Architecture Speaks With Space

architect Renzo Piano
interviewed by Andrija Rusan for Oris

 

ORIS: In 1977, you and Richard Rogers completed Beaubourg in Paris. In 1979, you held a lecture to a group of students gathered from all over the world in the ILAUD summer school organised by Giancarlo de Carlo in Urbino, Italy. All expected to see tons of images and hear the story from Paris firsthand. Yet you did not speak about Beaubourg at all. By the end of the lecture it was obvious that you wanted to move away from the project. Although it made the avant-garde ideas of the sixties and seventies come true and was practically a breakthrough in the modernisation of museums, you made no reference to it. What is your opinion of this undoubtedly epochal project from where you stand now? You’ve recently worked on the Beaubourg renovation, which gave you an opportunity to rethink the building. From the distance of so many years, do you think it is good?

 

Piano: This question is very intricate. To me, Beaubourg is about love; it is practically a love affair. Love affairs are intricate. I was very young and so was Richard. We were sort of bad boys. It wasn’t only about architecture, but about rebellion too. It was a rebellion against the notion that culture and architecture belonged to the rich and to the elite. It was a normal adolescent reaction. I think the moment was just about right to make a Beaubourg. It was the time when the notion of the museum was beginning to change; by the 1970s, it was a place for the elite, for the chosen few, not even for artists themselves. Museums were very quiet places for dead art, for an art beyond time. Our project was an act of rebellion.
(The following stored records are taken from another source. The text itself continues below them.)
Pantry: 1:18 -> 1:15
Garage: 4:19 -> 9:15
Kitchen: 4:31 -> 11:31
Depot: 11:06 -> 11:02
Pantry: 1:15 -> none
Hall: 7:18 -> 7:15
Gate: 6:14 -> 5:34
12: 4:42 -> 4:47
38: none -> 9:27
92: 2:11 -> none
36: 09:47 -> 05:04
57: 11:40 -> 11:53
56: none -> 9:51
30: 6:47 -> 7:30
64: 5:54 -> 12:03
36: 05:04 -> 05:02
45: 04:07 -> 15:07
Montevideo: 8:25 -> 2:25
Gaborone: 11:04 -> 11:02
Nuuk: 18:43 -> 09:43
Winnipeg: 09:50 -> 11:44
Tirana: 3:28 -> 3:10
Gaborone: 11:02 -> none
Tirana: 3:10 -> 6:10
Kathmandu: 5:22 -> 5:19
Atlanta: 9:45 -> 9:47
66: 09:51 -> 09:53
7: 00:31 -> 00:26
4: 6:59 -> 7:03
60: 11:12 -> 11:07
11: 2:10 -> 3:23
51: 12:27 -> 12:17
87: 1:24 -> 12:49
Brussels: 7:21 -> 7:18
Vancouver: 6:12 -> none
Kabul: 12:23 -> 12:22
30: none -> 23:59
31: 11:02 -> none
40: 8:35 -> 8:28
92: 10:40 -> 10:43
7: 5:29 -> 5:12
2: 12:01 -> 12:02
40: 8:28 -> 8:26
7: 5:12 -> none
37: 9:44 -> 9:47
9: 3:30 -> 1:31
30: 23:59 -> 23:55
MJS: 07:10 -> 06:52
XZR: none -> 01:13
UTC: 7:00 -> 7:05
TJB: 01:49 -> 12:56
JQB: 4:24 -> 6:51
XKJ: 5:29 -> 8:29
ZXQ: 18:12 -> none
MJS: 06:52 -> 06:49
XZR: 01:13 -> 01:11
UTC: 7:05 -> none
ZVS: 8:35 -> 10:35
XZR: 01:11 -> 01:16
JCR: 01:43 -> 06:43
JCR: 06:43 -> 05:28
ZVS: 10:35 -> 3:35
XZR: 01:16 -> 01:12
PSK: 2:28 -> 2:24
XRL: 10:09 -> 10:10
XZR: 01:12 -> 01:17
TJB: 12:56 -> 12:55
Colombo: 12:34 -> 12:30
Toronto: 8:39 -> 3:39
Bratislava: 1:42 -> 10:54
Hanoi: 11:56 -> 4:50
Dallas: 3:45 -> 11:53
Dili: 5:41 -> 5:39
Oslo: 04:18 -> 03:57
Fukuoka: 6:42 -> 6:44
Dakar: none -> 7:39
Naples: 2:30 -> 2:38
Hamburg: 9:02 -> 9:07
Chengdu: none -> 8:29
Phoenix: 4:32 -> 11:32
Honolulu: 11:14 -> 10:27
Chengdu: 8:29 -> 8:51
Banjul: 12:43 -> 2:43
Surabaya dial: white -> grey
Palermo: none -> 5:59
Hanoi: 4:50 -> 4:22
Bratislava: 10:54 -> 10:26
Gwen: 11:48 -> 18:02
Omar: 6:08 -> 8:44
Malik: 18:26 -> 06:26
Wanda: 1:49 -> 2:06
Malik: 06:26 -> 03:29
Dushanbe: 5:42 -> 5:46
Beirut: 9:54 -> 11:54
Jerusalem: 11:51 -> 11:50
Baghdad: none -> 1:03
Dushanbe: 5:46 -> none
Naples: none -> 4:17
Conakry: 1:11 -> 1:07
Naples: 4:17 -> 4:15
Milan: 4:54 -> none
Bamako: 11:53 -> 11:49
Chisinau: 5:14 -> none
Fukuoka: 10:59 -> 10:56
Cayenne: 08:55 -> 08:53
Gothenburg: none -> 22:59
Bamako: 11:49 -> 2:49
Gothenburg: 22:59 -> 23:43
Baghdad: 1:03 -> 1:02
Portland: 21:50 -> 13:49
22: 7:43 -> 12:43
Regrettably, it so happened that when we completed it in 1977, Beaubourg became a symbol, a monument of sort. This disturbed me because it was the exact opposite of what we were trying to accomplish. We were after a culture factory that would be open for new things, and instead we made yet another monument. While it was not made in marble and stone, but in steel and tubes, it was still a monument. My relationship with Beaubourg shifted from passionate love – which was during construction – to rejection and then back to great love again. What I want to say is that when something like this happens to you when you’re young, it’s like a love affair – if you’re too young, the affair is bound to become a controversy.